How the Union Army pulled off infamous raid


Editor’s note: This is part one of a two-part series on the Great Locomotive Chase.

The Great Locomotive Chase (also known as the Andrews Raid or Mitchel Raid) was a military raid that occurred on April 12, 1862, in northern Georgia during the American Civil War. Volunteers from the Union Army, led by civilian scout James J. Andrews, commandeered a train, The General, and took it northward toward Chattanooga, Tennessee, doing as much damage as possible to the vital Western and Atlantic Railroad line from Atlanta to Chattanooga as they went. They were pursued by Confederate forces at first on foot, and later on a succession of locomotives, including The Texas, for 87 miles.

Because the Union men had cut the telegraph wires, the Confederates could not send warnings ahead to forces along the railway. Confederates eventually captured the raiders and quickly executed some as spies, including Andrews; some others were able to flee. Some of the raiders were the first to be awarded the Medal of Honor by the US Congress for their actions. As a civilian, Andrews was not eligible.
#####
■ Task description
Resume the article on the Great Locomotive Chase, picking up right after its last sentence.
#####
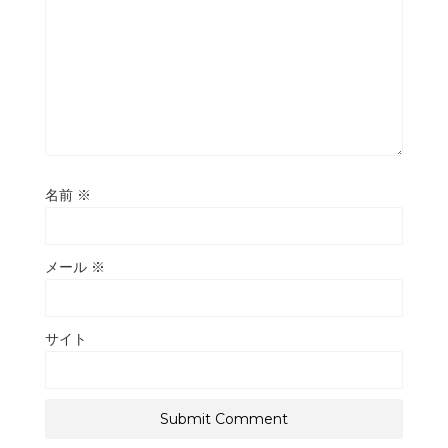
名前
※
メール
※
サイト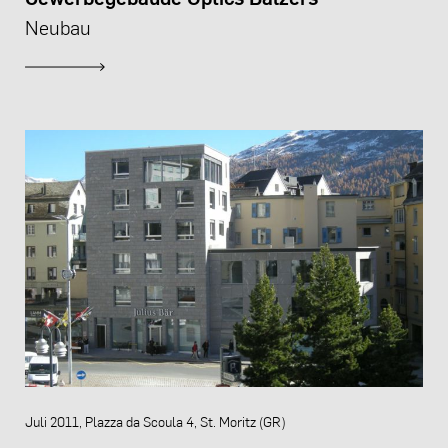
Neubau
Juli 2011, Plazza da Scoula 4, St. Moritz (GR)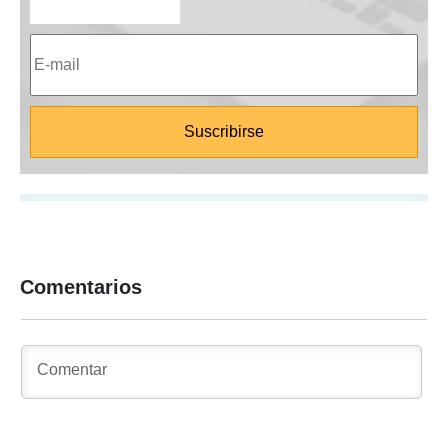
Comentarios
#####
■ The answer
After the Union capture of Fort Henry and Fort Donelson in February of 1862, Confederate Gen. Albert Sidney Johnston withdrew his forces from central Tennessee to reorganize. As part of this withdrawal, Johnston evacuated Nashville on Feb. 23, surrendering this important industrial center to Union Brig. Gen. Don Carlos Buell’s Department of the Ohio Army and making it the first Confederate state capital to fall to the Union. After taking Nashville, Buell showed little inclination for further offensive operations, especially towards the pro-Union region of east Tennessee. On March 11, Buell’s army was merged into the new Department of the Mississippi under Gen. Henry Halleck. In late March, Halleck ordered Buell southwest to reinforce Grant’s army near Pittsburgh Landing on the Tennessee River. Buell departed, leaving a 7,000-man garrison in Nashville along with Maj. Gen. Ormsby Mitchel’s 10,000-man 3rd Division. Mitchel had earlier assisted in the capture of Nashville and accepted the surrender of the city. With the withdrawal of both Confederate and Union forces towards western Tennessee, central Tennessee became an economy of force operation. Facing minimal Confederate resistance, Mitchel moved his division southeast out of Nashville on March 18 towards Murfreesboro, arriving on March 20.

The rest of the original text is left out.